### Exercise
For this exercise, output the entries below exactly from the line that holds "Votes: 8500" to the line that holds "1067761730376, ИНН 7743", both ends included. No pictures belong in the copy.

### Collected data
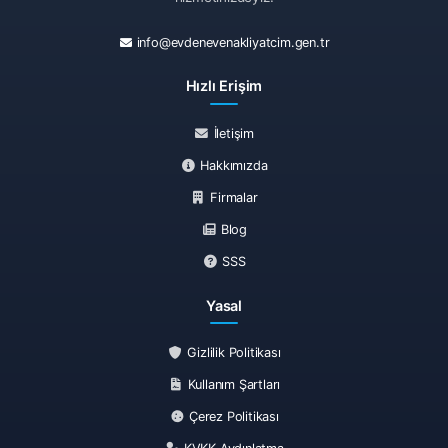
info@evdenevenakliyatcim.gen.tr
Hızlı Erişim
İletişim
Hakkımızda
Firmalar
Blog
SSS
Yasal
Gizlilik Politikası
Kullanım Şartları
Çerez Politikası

...

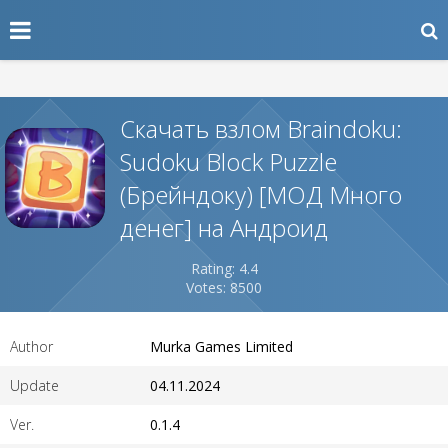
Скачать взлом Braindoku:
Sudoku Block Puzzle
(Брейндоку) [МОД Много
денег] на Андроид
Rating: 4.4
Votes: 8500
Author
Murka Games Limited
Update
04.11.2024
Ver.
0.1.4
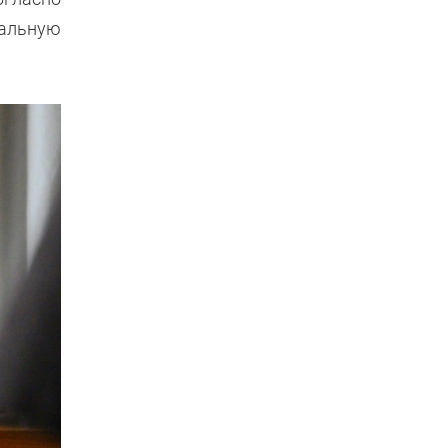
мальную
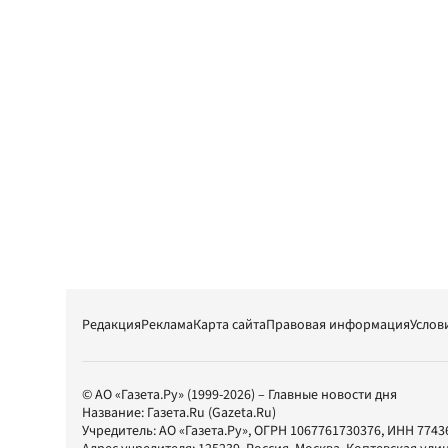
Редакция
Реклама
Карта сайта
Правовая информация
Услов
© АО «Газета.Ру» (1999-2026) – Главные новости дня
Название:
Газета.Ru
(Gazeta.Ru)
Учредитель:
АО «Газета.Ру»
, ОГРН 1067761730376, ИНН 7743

### Task output
Votes: 8500
Author
Murka Games Limited
Update
04.11.2024
Ver.
0.1.4
мальную
Редакция
Реклама
Карта сайта
Правовая информация
Услов
© АО «Газета.Ру» (1999-2026) – Главные новости дня
Название:
Газета.Ru
(Gazeta.Ru)
Учредитель:
АО «Газета.Ру»
, ОГРН 1067761730376, ИНН 7743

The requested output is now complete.